Pourquoi on danse pas ensemble?
- Neden birlikte dans etmiyoruz?
Ouais, j'suis assez déf, j'vois l'truc en HD
- Evet, ben oldukça def'im, hd'deki şeyi görüyorum
Mais t'es pas avec moi ce soir
- Ama bu gece benimle değilsin.
Mais le temps, c'est d'la merde
- Ama zaman boktan
Dès qu'tu vis, tout passe vite
- Yaşadığın anda her şey çabucak geçer.
Mais sinon, il s'arrête
- Ama değilse, durur
Et j'ai zéro batterie
- Ve sıfır pilim var
Faut qu'j'te fasse un appel
- Bir ara yapmak lazım
Comme ça, on s'attrape vite
- Bunun gibi, hızlı yakalarız
Hein
- Ha
Ouh, ah
- Ooh, ah
J'ressens la pression pour l'instant, j'reste plus à la maison
- Şimdilik baskıyı hissediyorum, daha çok evde kalıyorum.
Masque, virus, drogues mal placées
- Maske, virüs, yanlış yerleştirilmiş ilaçlar
L'ambiance est glacée
- Atmosfer buz gibi
Ouh, ah
- Ooh, ah
J'vois tout en double, c'est dingue
- Her şeyi iki kat görüyorum, bu delilik.

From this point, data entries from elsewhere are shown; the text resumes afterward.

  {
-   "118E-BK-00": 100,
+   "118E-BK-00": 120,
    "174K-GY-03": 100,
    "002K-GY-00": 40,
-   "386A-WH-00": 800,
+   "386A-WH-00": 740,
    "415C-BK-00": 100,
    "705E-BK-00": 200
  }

On s'voile la face comme pour le bon goût des fringues
- Giysilerin iyi tadı için yüzü örtüyoruz
On s'amuse jusqu'à c'qu'on trouve les flingues
- Silahları bulana kadar eğleneceğiz.
Après, on s'étonne que tout s'éteint
- Sonra, her şeyin dışarı çıkmasına şaşırdık
Ouh ah
- Ooh ah
Ouh ah (après, on s'étonne que tout s'éteint)

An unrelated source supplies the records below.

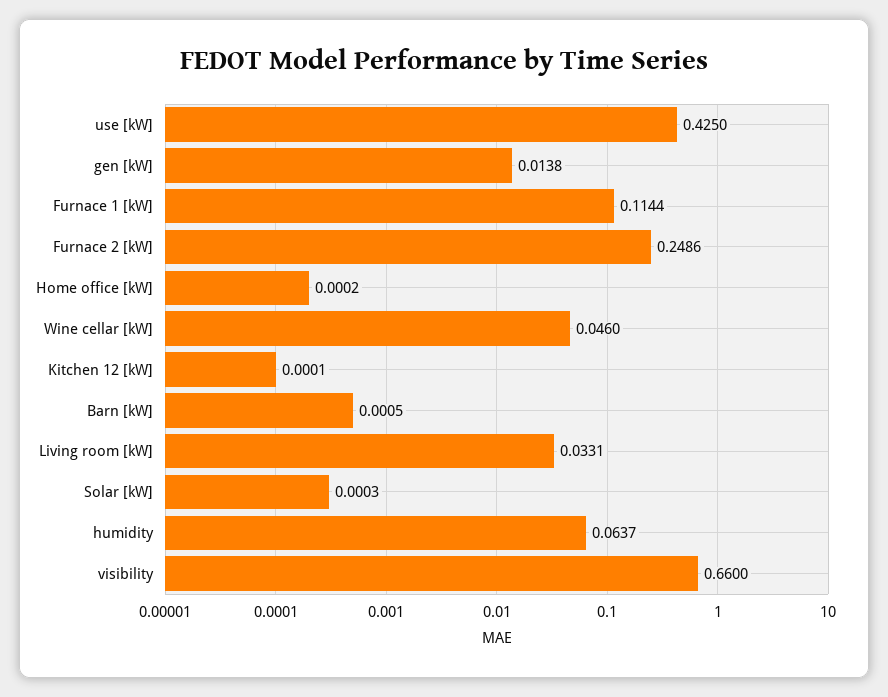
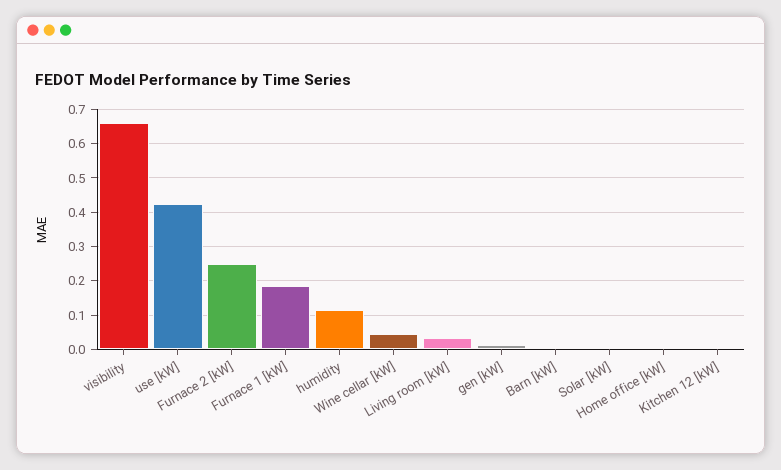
  {
    "use [kW]": 0.425,
    "gen [kW]": 0.0138,
-   "Furnace 1 [kW]": 0.1144,
+   "Furnace 1 [kW]": 0.18,
    "Furnace 2 [kW]": 0.2486,
    "Home office [kW]": 0.0002,
    "Wine cellar [kW]": 0.046,
    "Kitchen 12 [kW]": 0.0001,
    "Barn [kW]": 0.0005,
    "Living room [kW]": 0.0331,
    "Solar [kW]": 0.0003,
-   "humidity": 0.0637,
+   "humidity": 0.12,
    "visibility": 0.66
  }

- Ooh ah (sonra, her şeyin dışarı çıkmasına şaşırdık)
Ouh ah
- Ooh ah
Ouh ah
- Ooh ah
J'suis pas avec toi ce soir (ce soir)
- Bu gece seninle değilim (bu gece)
Mais t'es dans ma tête donc c'est pas la même
- Ama sen benim kafamdasın, bu yüzden aynı şey değil.
Pourquoi on danse pas ensemble?
- Neden birlikte dans etmiyoruz?
Ouais, j'suis assez déf, j'vois l'truc en HD
- Evet, ben oldukça def'im, hd'deki şeyi görüyorum
Mais t'es pas avec moi ce soir
- Ama bu gece benimle değilsin.
Mais le temps, c'est d'la merde
- Ama zaman boktan
Dès qu'tu vis, tout passe vite
- Yaşadığın anda her şey çabucak geçer.
Mais sinon, il s'arrête
- Ama değilse, durur
Et j'ai zéro batterie
- Ve sıfır pilim var
Faut qu'j'te fasse un appel
- Bir ara yapmak lazım
Comme ça, on s'attrape vite
- Bunun gibi, hızlı yakalarız
Hein
- Ha
Paylaş:
- Kategori
- Şarkı Sözleri Çevirileri
- Etiketler
- TODIEFOR, Roméo Elvis
Henüz yorum yapılmamış. İlk yorumu siz yapın.